人体胆固醇的来源主要是从食物中获取和体内合成，体内胆固醇的平衡主要受小肠吸收、内源性合成和在肝脏的转化、排泄的调控[1]。胆固醇吸收至少由C型尼曼-匹克蛋白（Niemann-pick protein C1，NPC1L1）和两种ATP结合盒式蛋白G5/G8（ATP-binding cassette proteinG5/G8，ABCG5/G8）调控，前者为流入转运蛋白，后者为流出转运蛋白，在小肠和肝脏细胞中胆固醇平衡是通过NPC1L1流入和ABCG5/G8流出控制的[5]。过氧化物酶体增殖物激活受体-δ（peroxisome proliferator activated receptor-δ，PPAR-δ）与配体结合激活后，可以通过上调ATP结合盒式蛋白A1的表达提高HDL水平[6]，通过降低小肠NPC1L1的表达减少胆固醇的吸收[7]，PPAR-δ激活后还可以增加脂肪酸的β-氧化[8]。

在人血浆中，胆固醇酯转运蛋白（cholesteryl ester transfer protein，CETP）是从HDL向LDL和极低密度脂蛋白（very low density lipoprotein，VLDL）传送胆固醇酯[9]。HDL-C B族Ⅰ型清道夫受体将HDL-C运送至肝脏或类固醇生成器官；LDL-C受体将LDL-C从循环中除去[10-11]。3-羟基-3-甲基戊二酰辅酶A还原酶（3-hydroxy-3-methyl glutaryl coenzyme A reductase，HMGR）是体内合成胆固醇的限速酶，固醇调节元件结合蛋白2（sterol-regulatory element binding protein 2，SREBP-2）控制LDL-C受体和HMGR的转录，当肝细胞胆固醇水平低，通过转录因子SREBP-2上调HMGR的表达；SREBP-2可激活LDL受体的表达，LDL受体升高将有利于血浆胆固醇含量的下降[12-13]。

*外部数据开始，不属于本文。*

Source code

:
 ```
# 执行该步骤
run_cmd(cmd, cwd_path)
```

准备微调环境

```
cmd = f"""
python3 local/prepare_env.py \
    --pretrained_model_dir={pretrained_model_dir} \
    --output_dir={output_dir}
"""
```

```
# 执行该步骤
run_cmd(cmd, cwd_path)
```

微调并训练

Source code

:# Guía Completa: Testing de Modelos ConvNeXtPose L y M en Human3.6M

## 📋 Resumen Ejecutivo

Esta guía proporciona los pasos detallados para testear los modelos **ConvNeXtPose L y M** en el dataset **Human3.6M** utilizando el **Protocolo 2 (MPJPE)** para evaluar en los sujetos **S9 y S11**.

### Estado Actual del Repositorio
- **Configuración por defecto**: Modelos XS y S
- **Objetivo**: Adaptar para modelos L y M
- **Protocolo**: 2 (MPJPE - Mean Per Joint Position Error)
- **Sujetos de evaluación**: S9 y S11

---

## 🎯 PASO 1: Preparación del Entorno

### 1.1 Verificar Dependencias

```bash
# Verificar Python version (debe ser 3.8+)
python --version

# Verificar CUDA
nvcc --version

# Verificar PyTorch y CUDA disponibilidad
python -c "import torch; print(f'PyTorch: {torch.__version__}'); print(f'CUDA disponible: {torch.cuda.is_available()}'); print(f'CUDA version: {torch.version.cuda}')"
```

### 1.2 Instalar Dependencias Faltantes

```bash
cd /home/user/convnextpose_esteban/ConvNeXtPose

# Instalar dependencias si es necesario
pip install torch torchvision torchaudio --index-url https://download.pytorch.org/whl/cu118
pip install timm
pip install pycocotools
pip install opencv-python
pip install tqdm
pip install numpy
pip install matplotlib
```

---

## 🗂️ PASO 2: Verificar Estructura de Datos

胆固醇-7α-羟化酶（cholesterol-7α-hydroxylase，CYP7A1）是启动肝脏胆固醇合成胆汁酸途径的关键调节点[14]。肝脏中胆汁酸含量较高时，通过激活法尼醇X受体（farnesoid X receptor，FXR）反馈抑制CYP7A1的转录[15]；肝X受体（liver X receptor，LXR）可促进CYP7A1的转录，加速胆汁酸的生成[16]。

MicroRNA-122（miR-122）可影响与机　体胆固醇和脂肪酸代谢相关的脂肪酸合成酶（fatty acid synthetase，FAS）、乙酰辅酶A羧化酶1（acetyl-CoA carboxylase 1，ACC1）、HMGR和SREBP-1c的活性与含量，从而影响脂肪酸和胆固醇合成[17-18]。miR-33位于SREBP基因的内含子中，同时还调控另一胆固醇转运体ATP结合盒式蛋白G1，在调节脂质代谢平衡中起重要作用[19]。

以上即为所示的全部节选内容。